_Data provided_

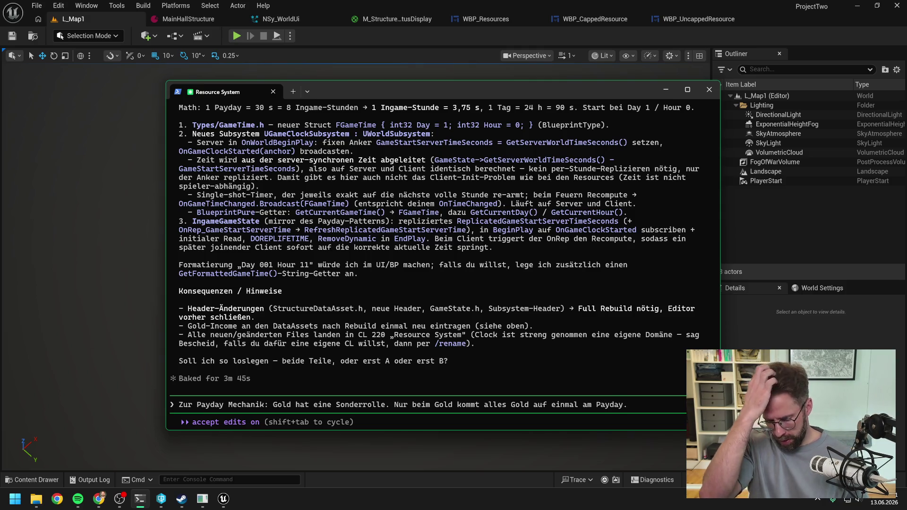
{"action": "type", "text": " Wood und die anderen"}
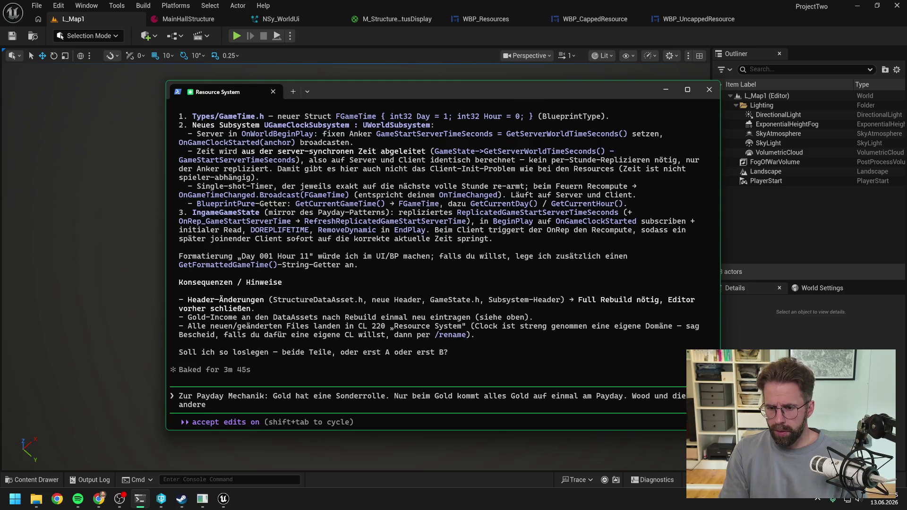
{"action": "type", "text": " cap"}
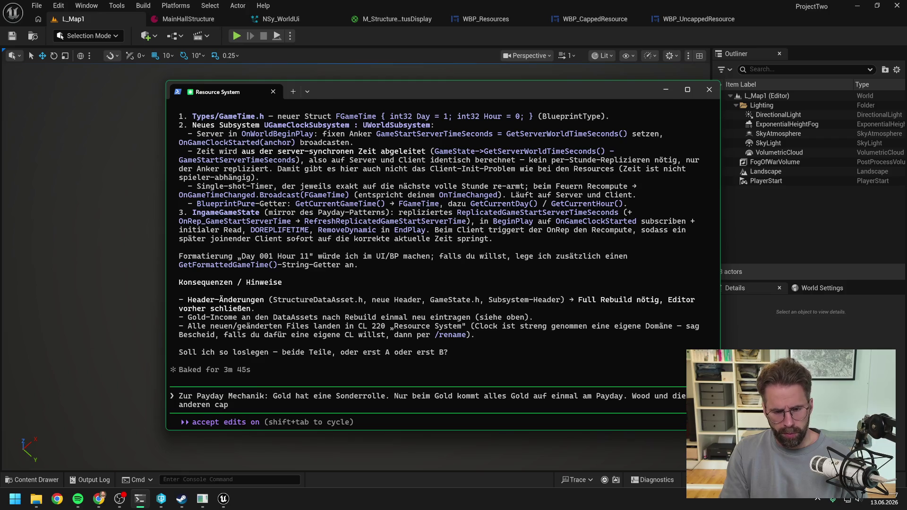
{"action": "type", "text": "ped resources"}
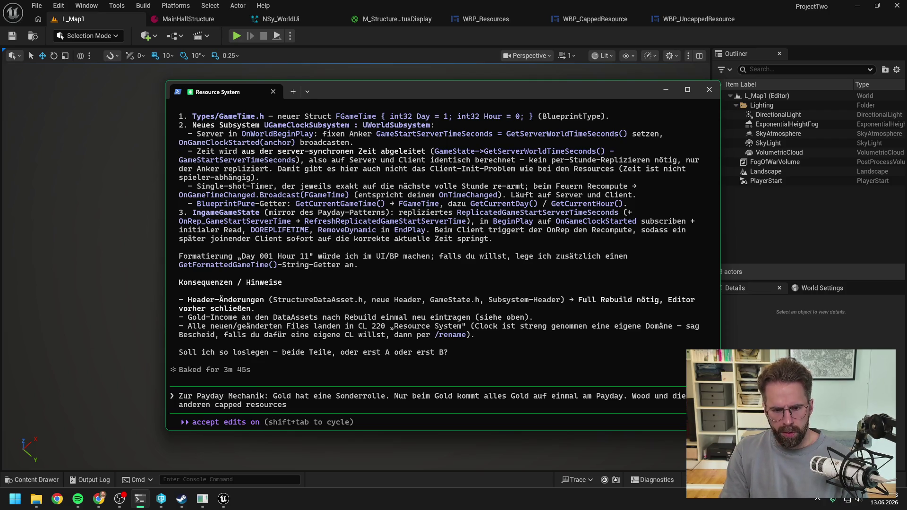
{"action": "type", "text": " ticken auf ihren einzelnen Structures. Wir"}
{"action": "key", "text": "BackSpace"}
{"action": "key", "text": "BackSpace"}
{"action": "key", "text": "BackSpace"}
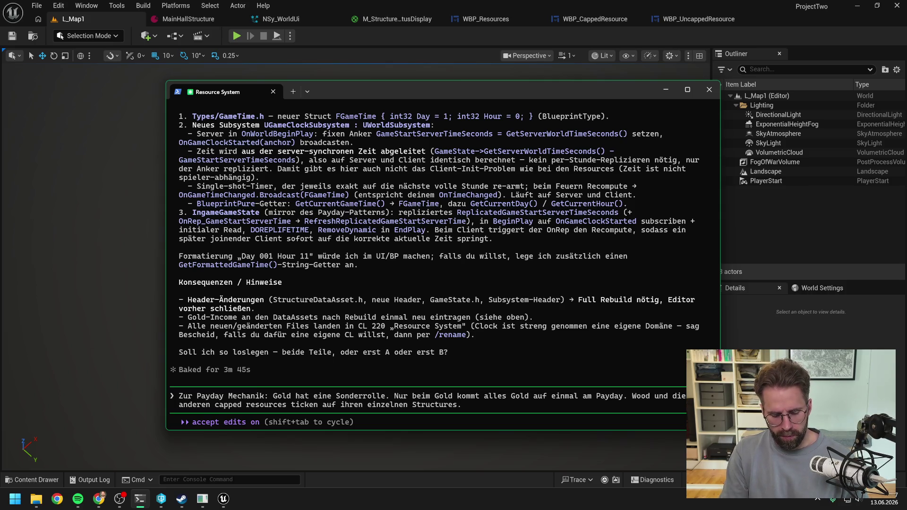
- Add a UI per-8-hours/payday average and a Sawmill +8 Wood example to the draft
{"action": "type", "text": "ürs"}
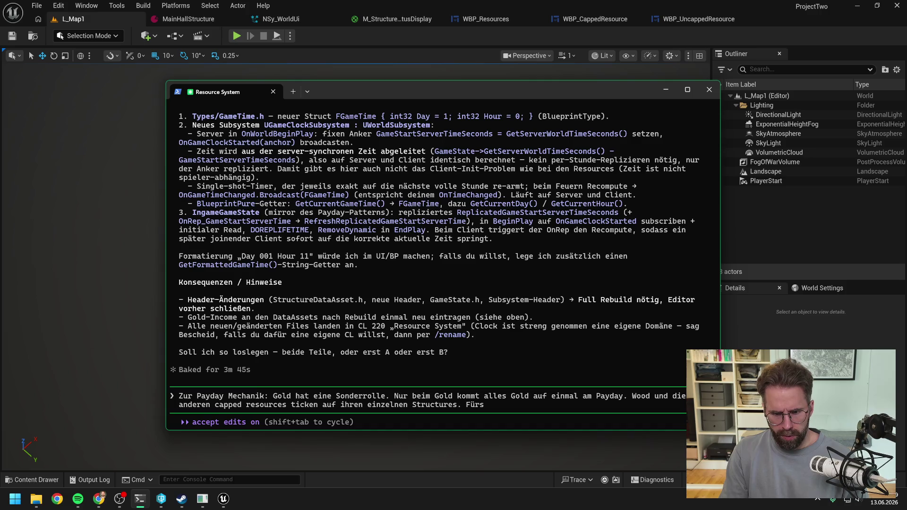
{"action": "type", "text": " Ui b"}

_What the exercise asks_
I would like the material above returned exactly as it stands, without its pictures.

_Written solution_
{"action": "type", "text": " Wood und die anderen"}
{"action": "type", "text": " cap"}
{"action": "type", "text": "ped resources"}
{"action": "type", "text": " ticken auf ihren einzelnen Structures. Wir"}
{"action": "key", "text": "BackSpace"}
{"action": "key", "text": "BackSpace"}
{"action": "key", "text": "BackSpace"}
- Add a UI per-8-hours/payday average and a Sawmill +8 Wood example to the draft
{"action": "type", "text": "ürs"}
{"action": "type", "text": " Ui b"}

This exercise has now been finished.